## GOAL OF THE EXERCISE
Report each line of the listing below that holds "location".

## EXTRACTED ENTRIES
-- Opening Marker --
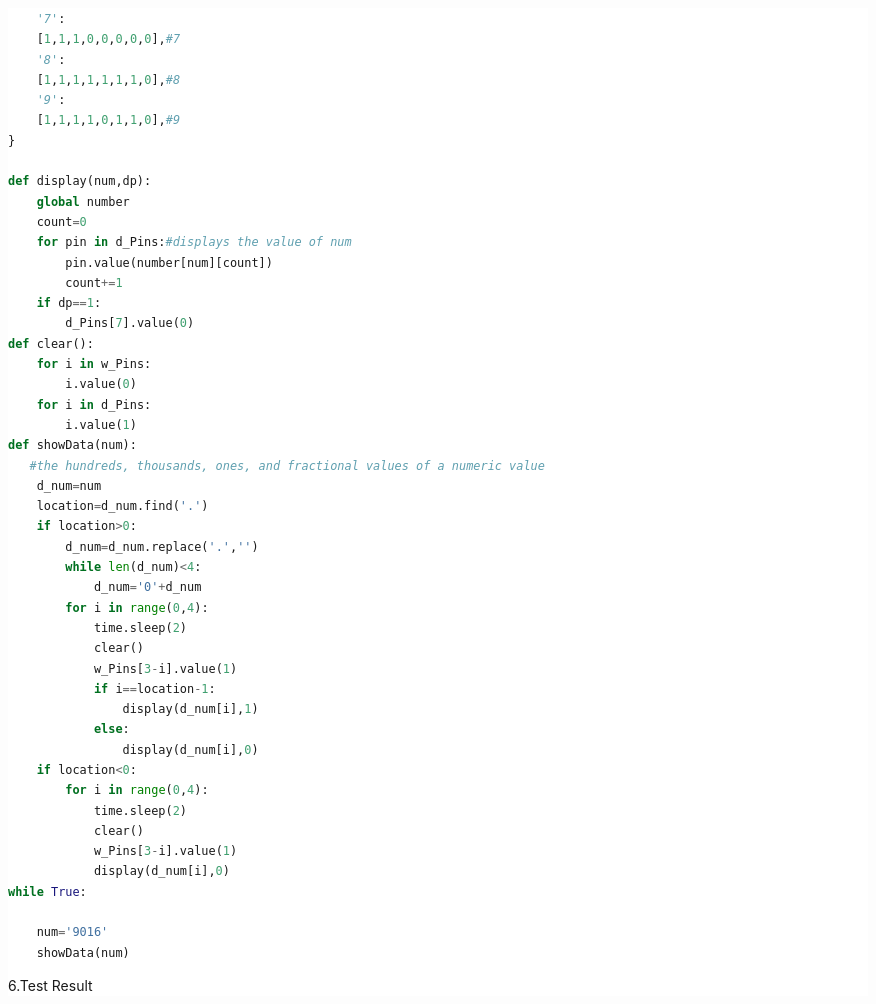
 ```python
    '7':
    [1,1,1,0,0,0,0,0],#7
    '8':
    [1,1,1,1,1,1,1,0],#8
    '9':
    [1,1,1,1,0,1,1,0],#9
}
 
def display(num,dp):
    global number
    count=0
    for pin in d_Pins:#displays the value of num 
        pin.value(number[num][count])
        count+=1
    if dp==1:
        d_Pins[7].value(0)
def clear():
    for i in w_Pins:
        i.value(0)
    for i in d_Pins:
        i.value(1)
def showData(num):
   #the hundreds, thousands, ones, and fractional values of a numeric value
    d_num=num
    location=d_num.find('.')
    if location>0:
        d_num=d_num.replace('.','')
        while len(d_num)<4:
            d_num='0'+d_num
        for i in range(0,4):
            time.sleep(2)
            clear()
            w_Pins[3-i].value(1)
            if i==location-1:
                display(d_num[i],1)
            else:
                display(d_num[i],0)
    if location<0:
        for i in range(0,4):
            time.sleep(2)
            clear()
            w_Pins[3-i].value(1)
            display(d_num[i],0)
while True:
 
    num='9016'
    showData(num)
```


6.Test Result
-- Closing Marker --
## YOUR RESPONSE
    location=d_num.find('.')
    if location>0:
            if i==location-1:
    if location<0:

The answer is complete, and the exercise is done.